Curator's Statement

James Charles Castle

Born September 24, 1899 in the isolated Idaho community of Garden Valley, Castle was presumed to be deaf throughout his life. Many also believed the artist mute, mentally challenged and/or illiterate. Today, however, contemporary medical experts diagnose the artist autistic, likely able to hear, but unable to process sounds. Mute Castle was not. Although apparently unable to verbalize (speak words), he was able to vocalize (make sounds). Close analysis of his work suggests that, far from being retarded, Castle was highly intelligent, and that the artist was not illiterate, but had limited reading and writing abilities.

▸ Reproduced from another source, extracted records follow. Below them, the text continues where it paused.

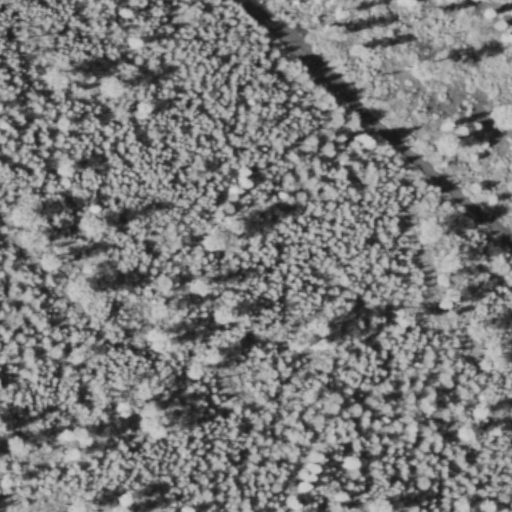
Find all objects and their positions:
road: (381, 116)
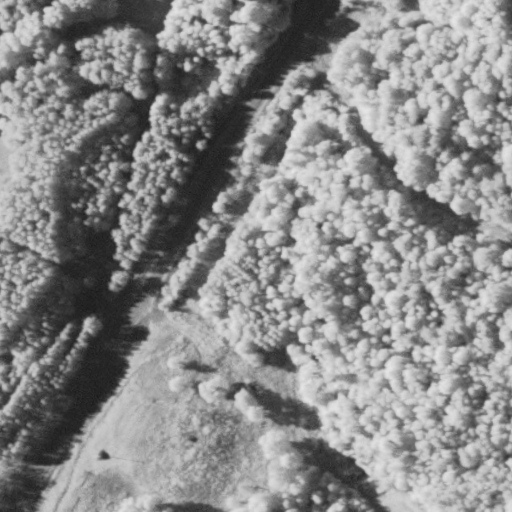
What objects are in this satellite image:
road: (159, 255)
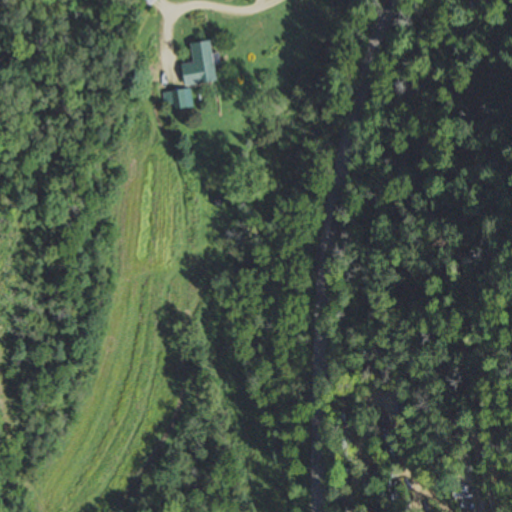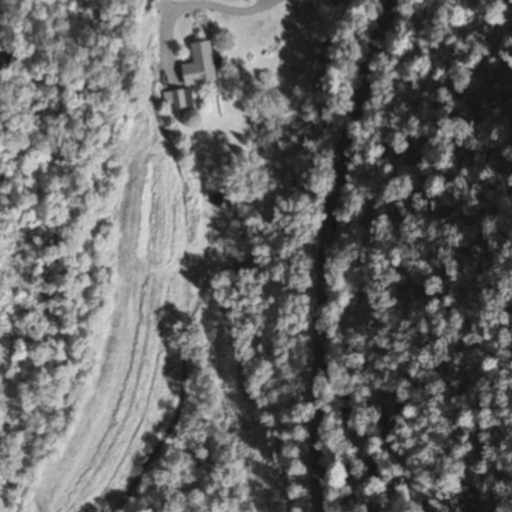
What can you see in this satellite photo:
building: (147, 1)
building: (197, 64)
building: (181, 99)
road: (346, 253)
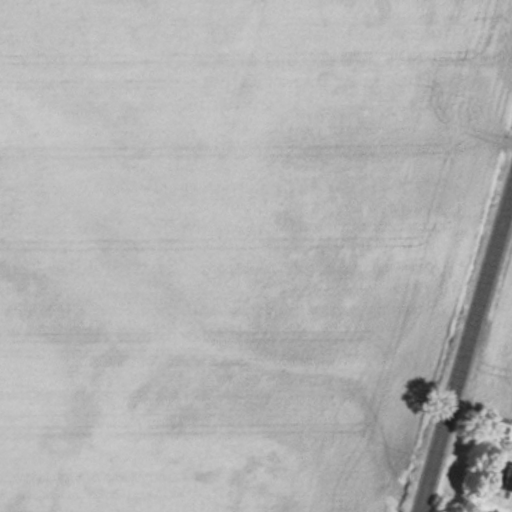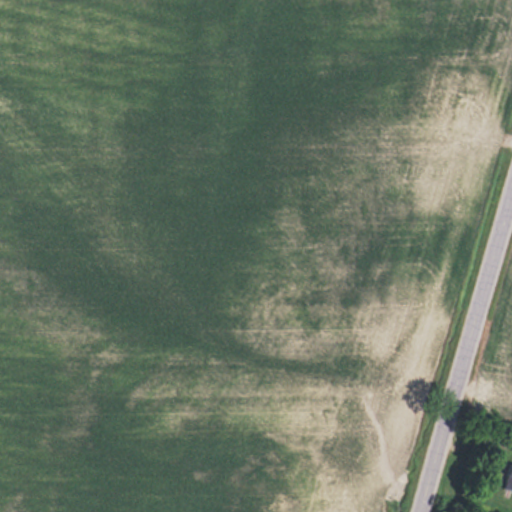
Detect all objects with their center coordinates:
road: (464, 347)
building: (509, 477)
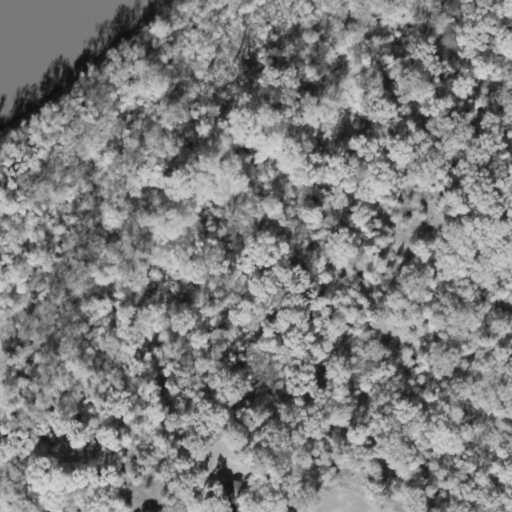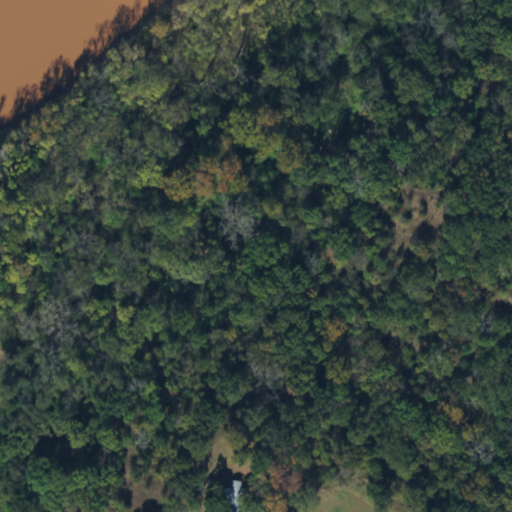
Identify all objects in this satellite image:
building: (230, 495)
road: (270, 508)
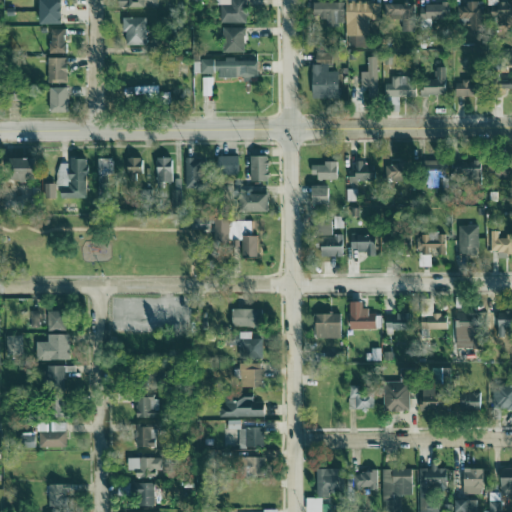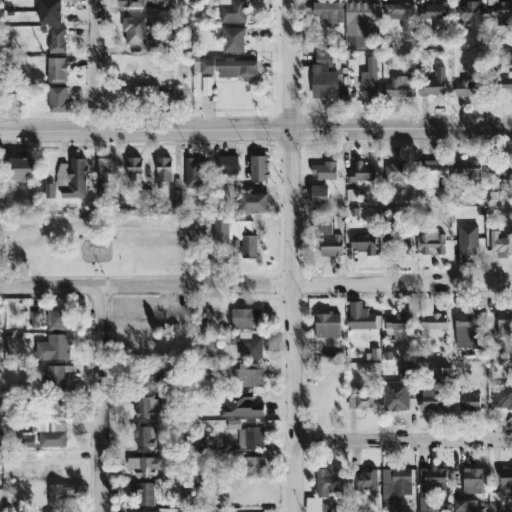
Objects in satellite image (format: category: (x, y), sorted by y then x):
building: (137, 3)
building: (138, 3)
building: (434, 10)
building: (51, 11)
building: (51, 11)
building: (232, 11)
building: (232, 11)
building: (366, 11)
building: (367, 11)
building: (434, 11)
building: (329, 12)
building: (329, 12)
building: (400, 13)
building: (471, 13)
building: (401, 14)
building: (471, 14)
building: (133, 30)
building: (133, 31)
building: (233, 39)
building: (233, 39)
building: (57, 40)
building: (57, 40)
building: (357, 40)
building: (357, 40)
building: (323, 57)
building: (323, 57)
road: (94, 65)
building: (227, 67)
building: (227, 67)
building: (56, 69)
building: (56, 69)
building: (369, 76)
building: (370, 76)
building: (324, 81)
building: (324, 82)
building: (434, 82)
building: (506, 82)
building: (434, 83)
building: (506, 83)
building: (206, 85)
building: (206, 86)
building: (401, 86)
building: (401, 86)
building: (467, 87)
building: (467, 88)
building: (140, 92)
building: (141, 92)
building: (58, 99)
building: (58, 99)
road: (255, 127)
building: (228, 164)
building: (228, 164)
building: (105, 165)
building: (133, 165)
building: (134, 165)
building: (105, 166)
building: (22, 167)
building: (259, 167)
building: (468, 167)
building: (22, 168)
building: (163, 168)
building: (259, 168)
building: (468, 168)
building: (164, 169)
building: (323, 169)
building: (323, 170)
building: (503, 170)
building: (361, 171)
building: (362, 171)
building: (396, 171)
building: (504, 171)
building: (193, 172)
building: (194, 172)
building: (396, 172)
building: (434, 173)
building: (435, 173)
building: (71, 177)
building: (71, 178)
building: (49, 191)
building: (320, 194)
building: (351, 195)
building: (254, 202)
building: (201, 223)
road: (121, 228)
building: (237, 235)
building: (331, 239)
building: (467, 239)
building: (362, 242)
building: (500, 243)
building: (429, 248)
road: (293, 255)
road: (256, 284)
building: (245, 317)
building: (361, 317)
building: (56, 320)
building: (432, 320)
building: (395, 321)
building: (504, 323)
building: (328, 325)
building: (466, 330)
building: (14, 343)
building: (248, 346)
building: (52, 347)
building: (249, 374)
building: (405, 374)
building: (55, 375)
building: (396, 396)
building: (502, 396)
road: (101, 398)
building: (360, 398)
building: (433, 400)
building: (470, 402)
building: (56, 405)
building: (242, 406)
building: (146, 407)
building: (52, 434)
building: (247, 434)
building: (142, 436)
road: (404, 436)
building: (28, 441)
building: (252, 464)
building: (144, 466)
building: (365, 479)
building: (329, 481)
building: (472, 481)
building: (505, 481)
building: (395, 487)
building: (431, 487)
building: (58, 494)
building: (144, 494)
building: (493, 501)
building: (315, 505)
building: (465, 505)
building: (269, 510)
building: (226, 511)
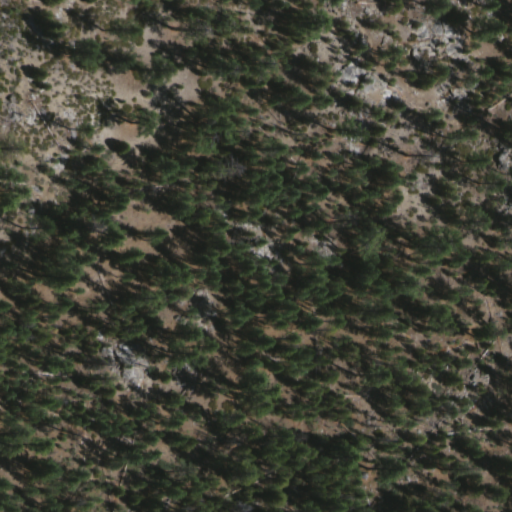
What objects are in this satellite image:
road: (167, 460)
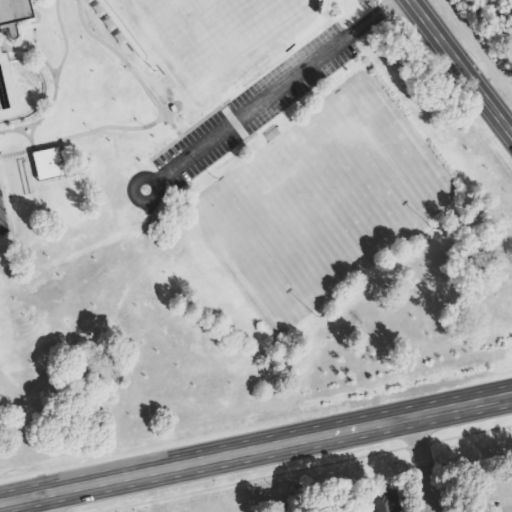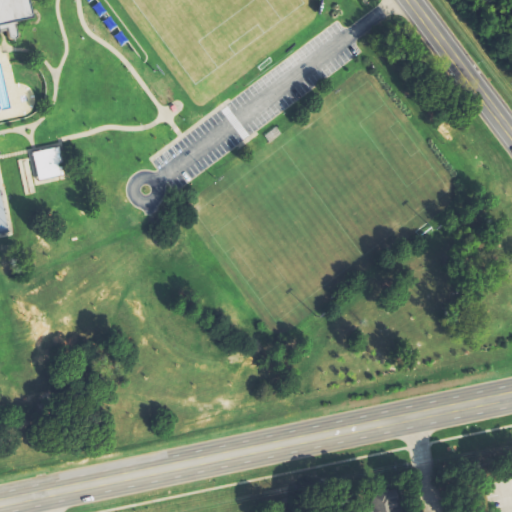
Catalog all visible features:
building: (14, 13)
building: (11, 14)
park: (208, 28)
road: (30, 54)
road: (124, 66)
road: (460, 68)
road: (52, 80)
road: (272, 91)
parking lot: (251, 107)
road: (79, 134)
road: (24, 136)
road: (27, 144)
building: (44, 163)
building: (48, 164)
road: (135, 201)
park: (319, 204)
road: (7, 211)
road: (256, 448)
road: (419, 464)
road: (299, 468)
road: (42, 503)
building: (386, 503)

Sent to the Idaho School for the Deaf and Blind in 1911, Castle was expelled his first year, declared “uneducable.” Paradoxically, his parents were apparently directed by deaf educators to keep art supplies from their son and to encourage him to learn to speak, sign, fingerspell or read lips — all of which the educators had been unable to teach him. We do know the family was always in need of help, and they attempted to make a ranch hand out of their son. Castle would have none of it. Instead, he busied himself, making his own art supplies. For pens, he fashioned sharpened sticks and twigs. Ink was made from stove soot and saliva. Any found paper provided canvas or book pages. The young man taught himself lettering, perspective, shading, composition, the effects of framing of images, all the while refusing to do farm chores and other menial duties.

For over sixty years, Castle devoted himself to making art. Although briefly “discovered” in the 1960's, the Self-Taught artist was largely unrecognized during his lifetime. He died in obscurity, October 24, 1977 in Boise, Idaho.

Leaving a legacy of over 20,000 artworks, Castle is now being recognized. A dedication exhibition at the Idaho Center for the Book (an affiliate of the United States Library of Congress Center for the Book) in Boise in 1994 featured the first display of Castle books. Since that exhibition, Castle has gone on to gather regional, national and international attention. His work is represented in major collections, and major exhibitions of his work have been held in the United States, Canada and England. This Idaho Center for the Book exhibition features Castle's earliest and rarest works (the so-called “Icehouse Books”) and representative specimens of later Castle book genres.